═════ Text segment
# Malls & Grocery Stores



## janderson3520 (Aug 23, 2011)

Hi, can someone please give me a list of malls (for shopping) and grocery stores (for food) that are nice and large that are close to 6 of October City?

Much appreciated.


----------



## Chill (May 24, 2011)

Dandy Mall has a great Carrefour and theres a shop called Gourmet Egypt which has great food too. Mall of Arabia has a great Spinneys. Personally I dont really like either for anything other than food....but then I am not really a very good shopper.


----------



## GM1 (Sep 30, 2008)

there is also Hyperone


----------



## janderson3520 (Aug 23, 2011)

Thanks - Where are these located on a map? How far from 6 October?



GM1 said:


> there is also Hyperone


----------



## meb01999 (Mar 13, 2011)

dandy mall is in 6th of october.

i am sure that there are smaller markets around there too like ragab and metro. carrefour is best for foreign treats (and meat and veggies) but you'll find better prices at the smaller markets for basics.
══════════
═════ Dataset rows
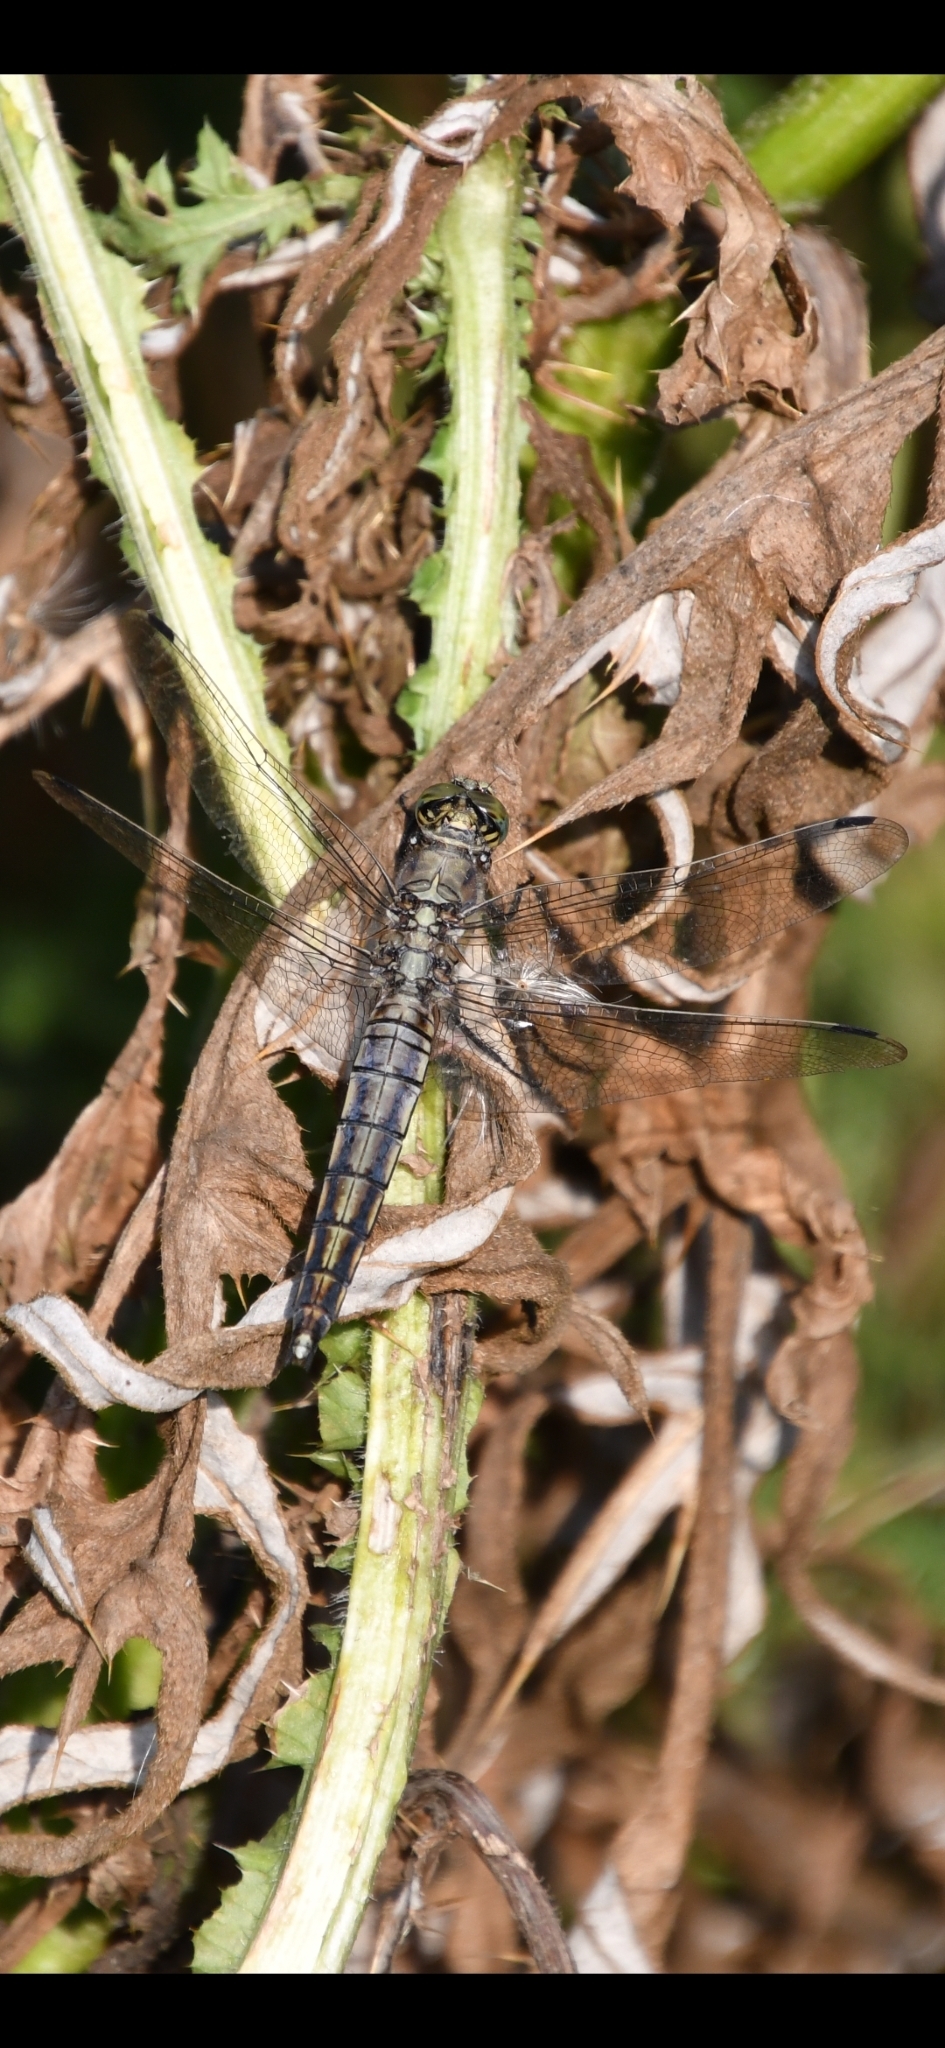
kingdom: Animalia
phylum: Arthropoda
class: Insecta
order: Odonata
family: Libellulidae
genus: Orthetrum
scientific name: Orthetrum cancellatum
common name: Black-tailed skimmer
══════════
═════ Dataset rows
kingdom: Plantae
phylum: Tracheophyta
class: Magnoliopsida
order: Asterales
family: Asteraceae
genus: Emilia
══════════
═════ Dataset rows
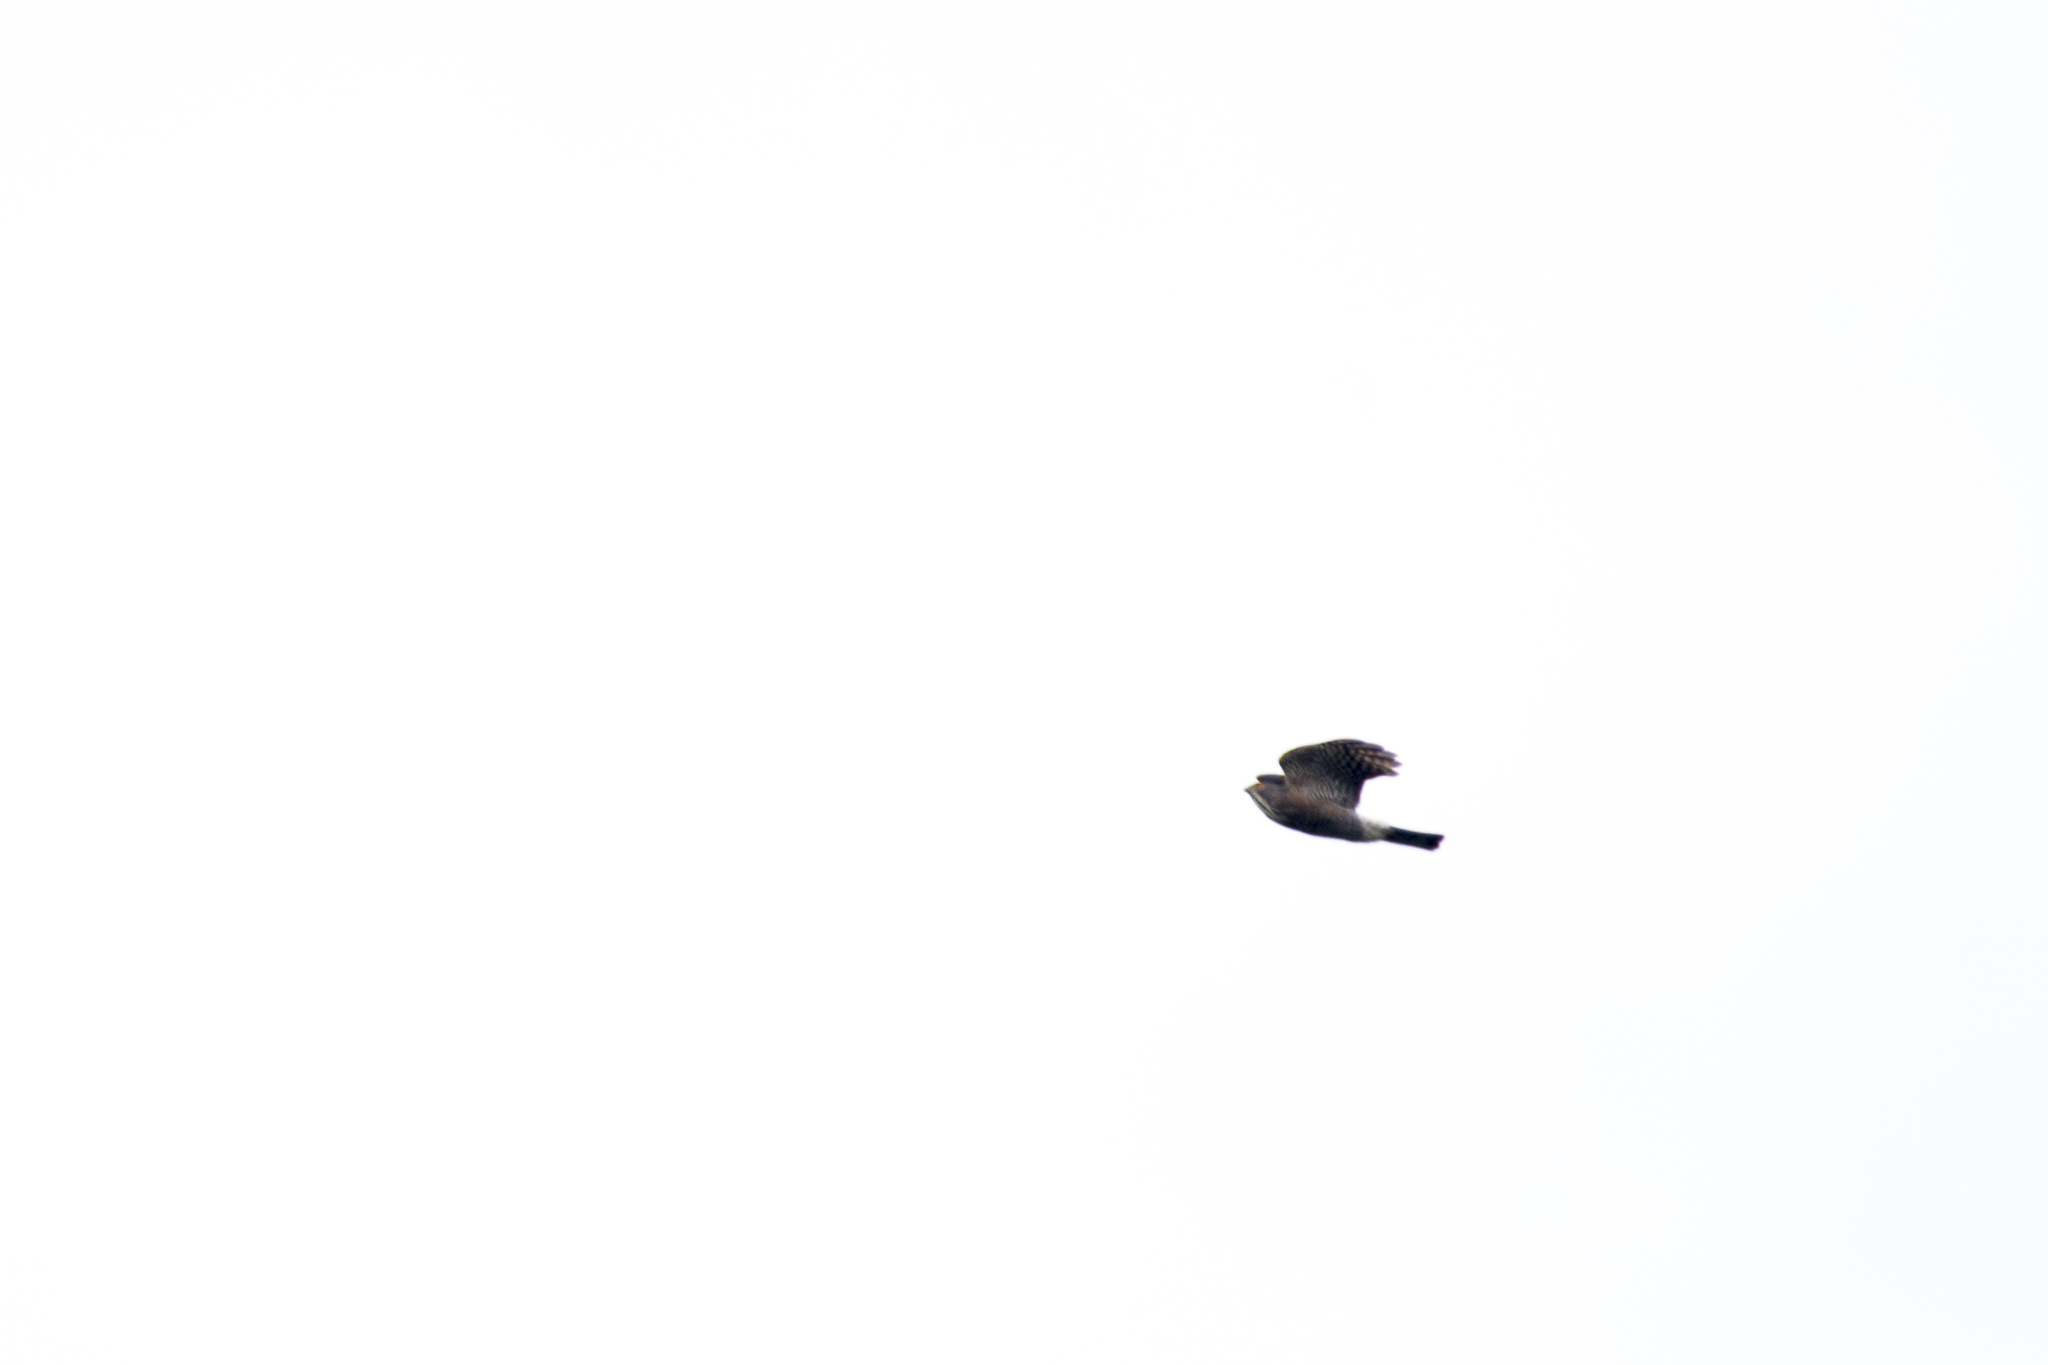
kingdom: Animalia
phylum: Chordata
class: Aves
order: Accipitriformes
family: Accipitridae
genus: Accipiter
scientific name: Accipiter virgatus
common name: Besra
══════════
### Your objective
Continue the forum thread about malls and grocery stores near 6 October City, picking up right after its final post.

### Right answer
----------



## GM1 (Sep 30, 2008)

Use Google Earth:

location of Dandy Mall(Carrefour): 30° 3'46.43"N 31° 1'39.42"E (just copy this coordinates into the program)

location of HyperOne: 30° 1'47.95"N 31° 1'16.85"E

location of Mall of Arabia: 30° 0'22.46"N 30°58'30.25"E (if you just want to visit Spinney's go to the entrance on the back side of the complex)

websites: 
Dandy Retail
..::: Carrefour Egypt :::..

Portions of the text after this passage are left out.